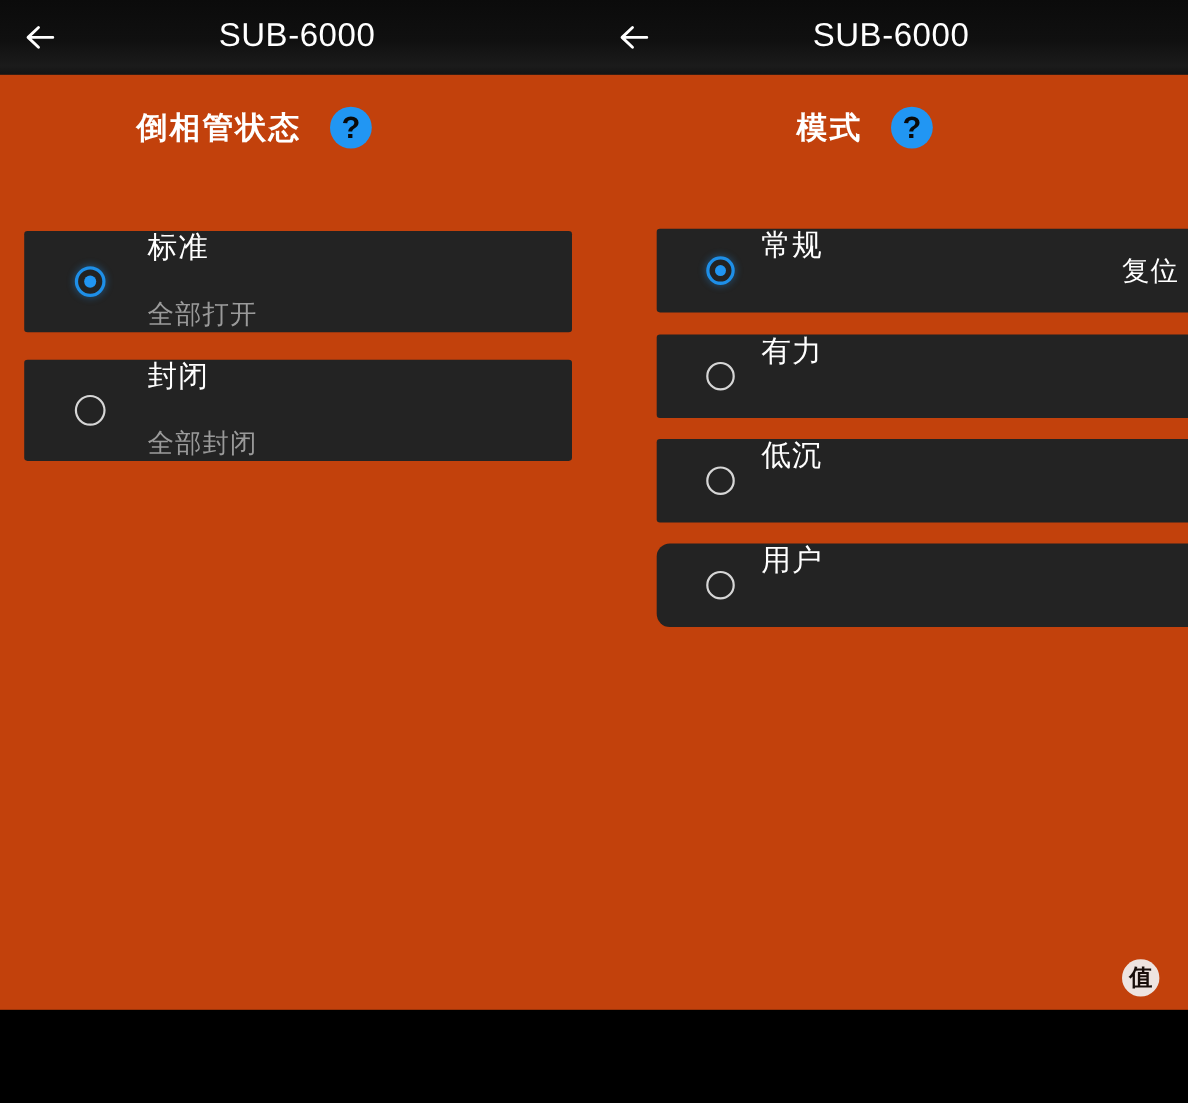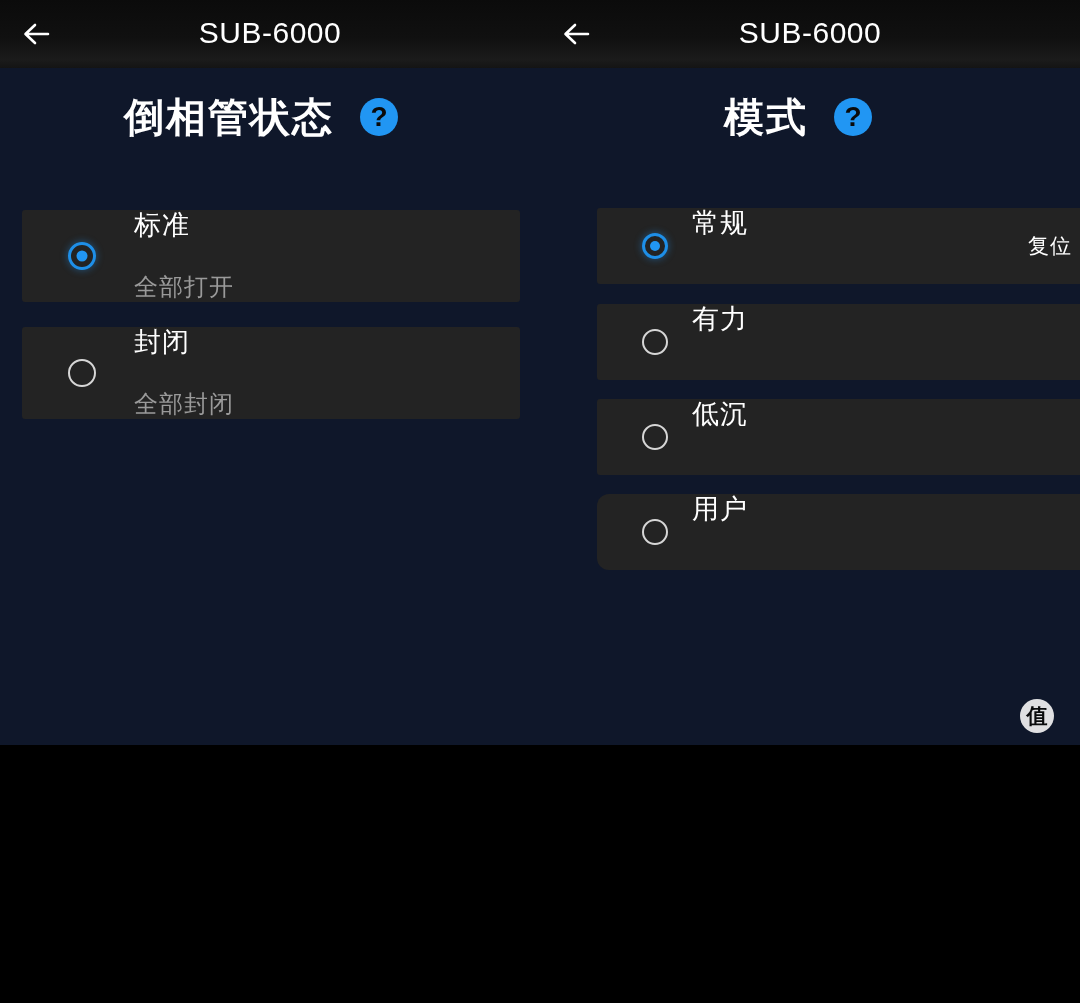"SUB-6000" .screen { background: #0f172a -> #c2410c; height: 745px -> 918px }
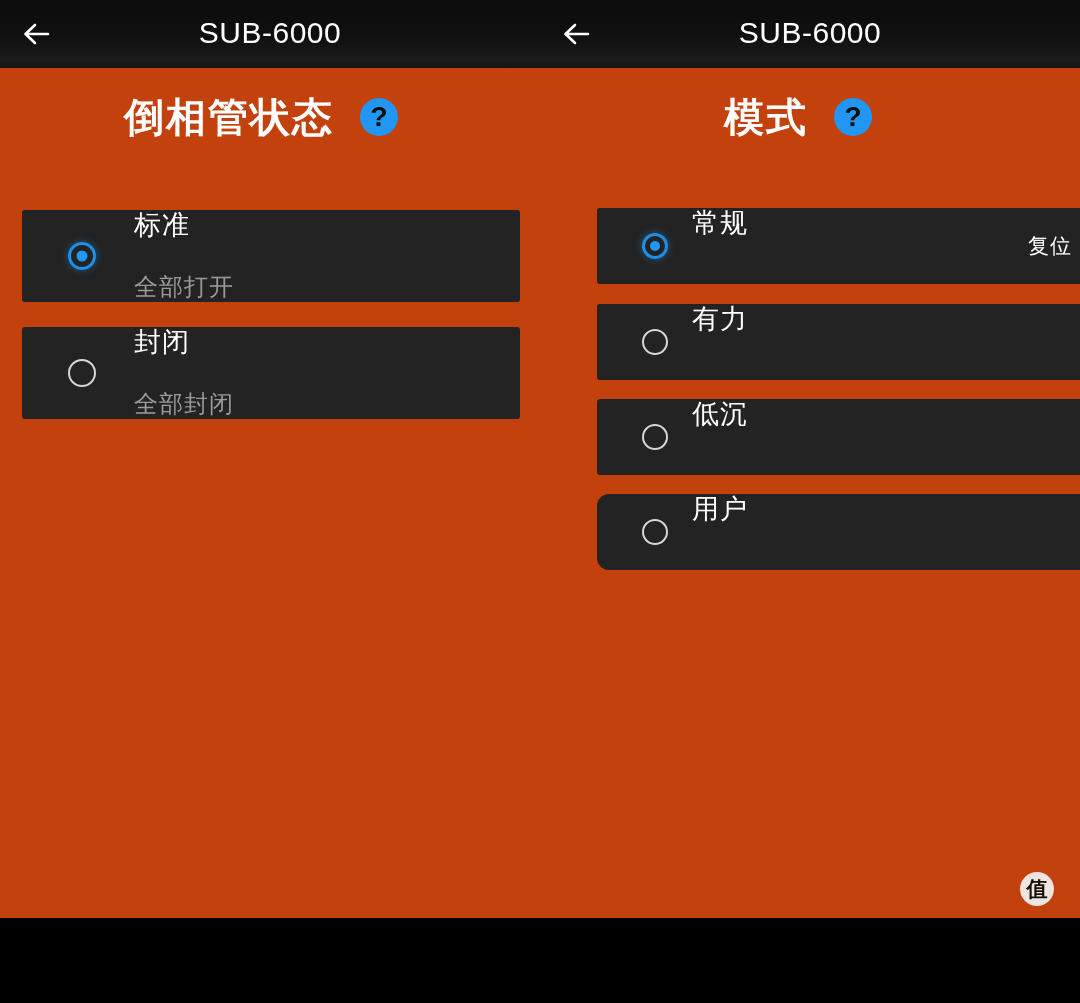"倒相管状态" .section-title { font-size: 40px -> 28px }
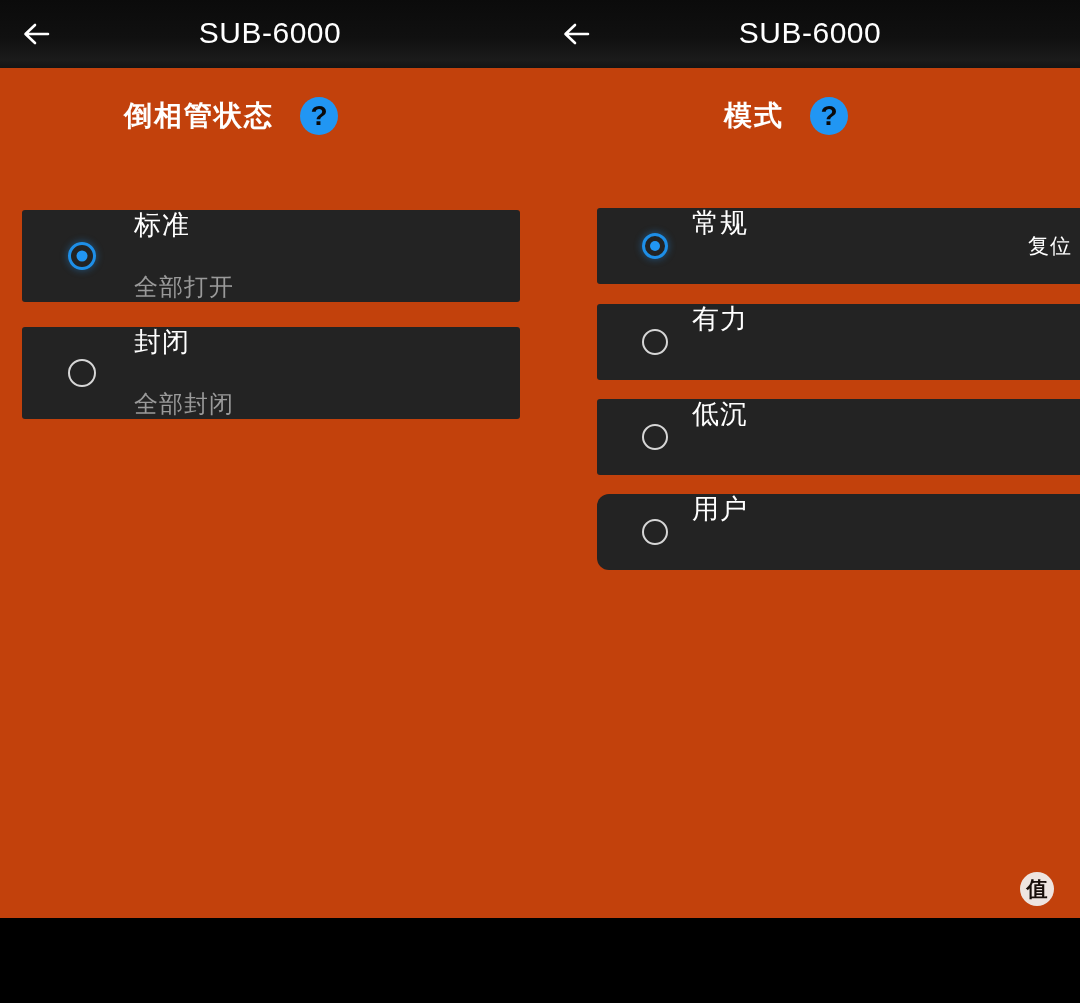"复位" .card-action { font-size: 21px -> 25px }
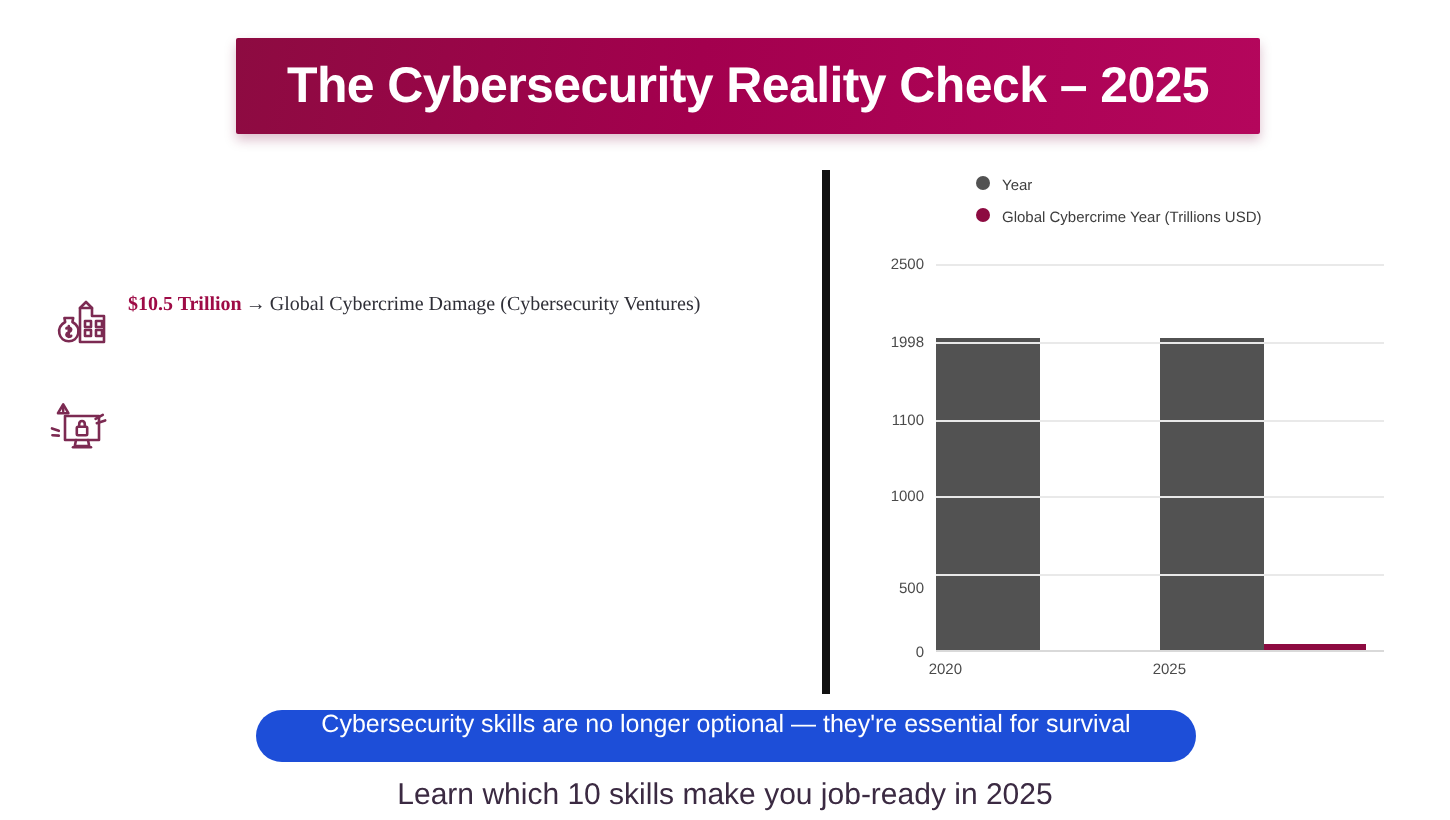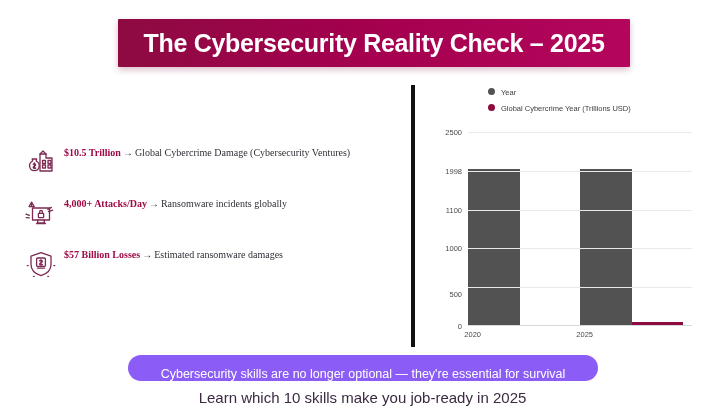"4,000+ Attacks/Day → Ransomware" span.fact-text { html: <span> <span>4,000+ Attacks/Day</span><span>→</span><span>Ransomware incidents globally</span> </span> -> none }
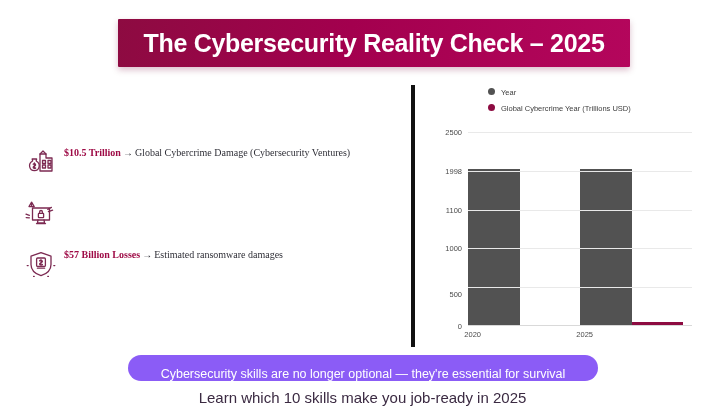"$57 Billion Losses → Estimated" div.fact-row { html: <div> <span> <svg> <g> <path></path> <rect></rect> <path></path> <path></path> <path></path> </g> </svg> </span> <span> <span>$57 Billion Losses</span><span>→</span><span>Estimated ransomware damages</span> </span> </div> -> none }
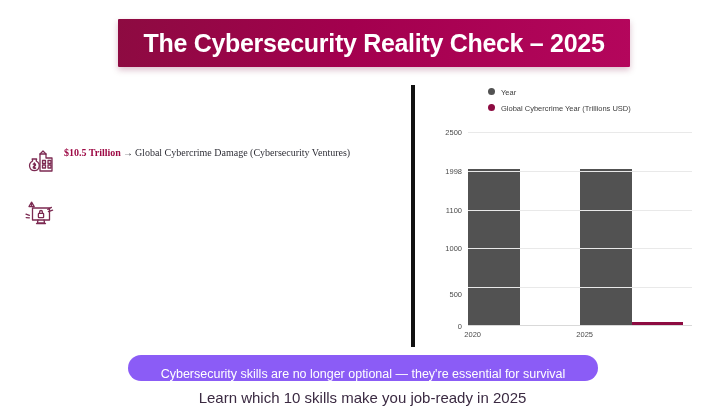"Cybersecurity skills are no longer" .cta-pill { align-items: flex-end -> flex-start; background: #8b5cf6 -> #1d4ed8 }
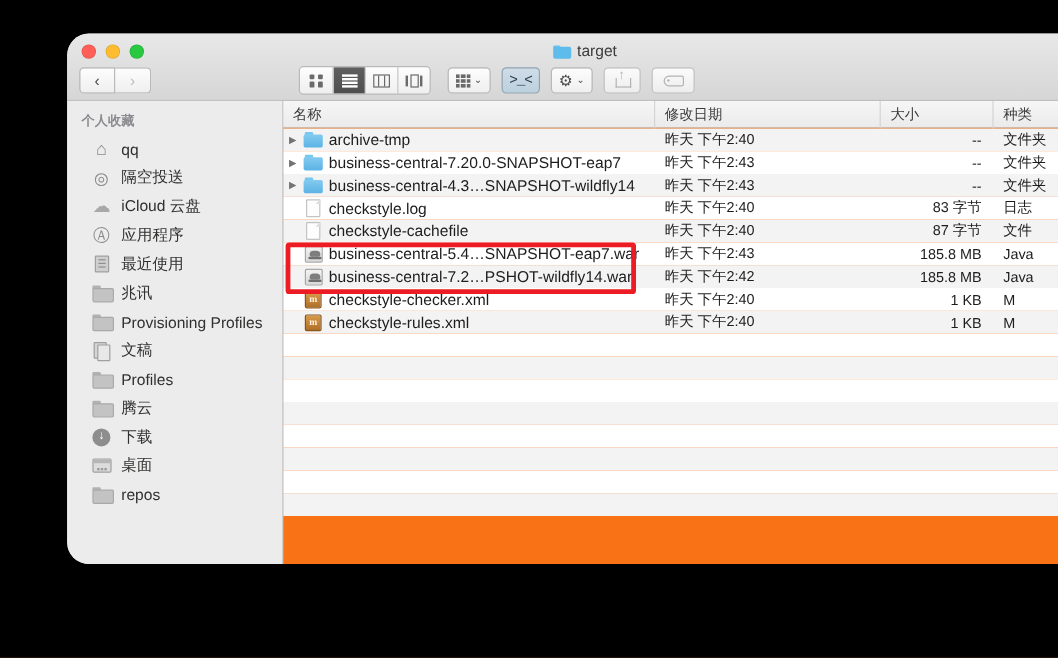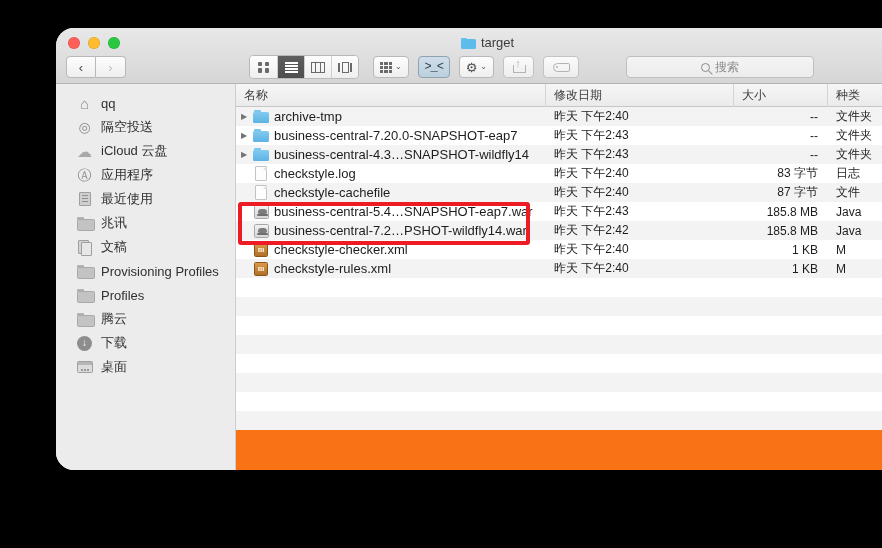"搜索" div.search { html: <div> <span></span> <span>搜索</span> </div> -> none }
=-=-=
§ JOB ITEM
Pictures aside, retype the entries above exactly as they are.

§ RESPONSE TO THIS TASK
"SUB-6000" .screen { background: #0f172a -> #c2410c; height: 745px -> 918px }
"倒相管状态" .section-title { font-size: 40px -> 28px }
"复位" .card-action { font-size: 21px -> 25px }
"4,000+ Attacks/Day → Ransomware" span.fact-text { html: <span> <span>4,000+ Attacks/Day</span><span>→</span><span>Ransomware incidents globally</span> </span> -> none }
"$57 Billion Losses → Estimated" div.fact-row { html: <div> <span> <svg> <g> <path></path> <rect></rect> <path></path> <path></path> <path></path> </g> </svg> </span> <span> <span>$57 Billion Losses</span><span>→</span><span>Estimated ransomware damages</span> </span> </div> -> none }
"Cybersecurity skills are no longer" .cta-pill { align-items: flex-end -> flex-start; background: #8b5cf6 -> #1d4ed8 }
"搜索" div.search { html: <div> <span></span> <span>搜索</span> </div> -> none }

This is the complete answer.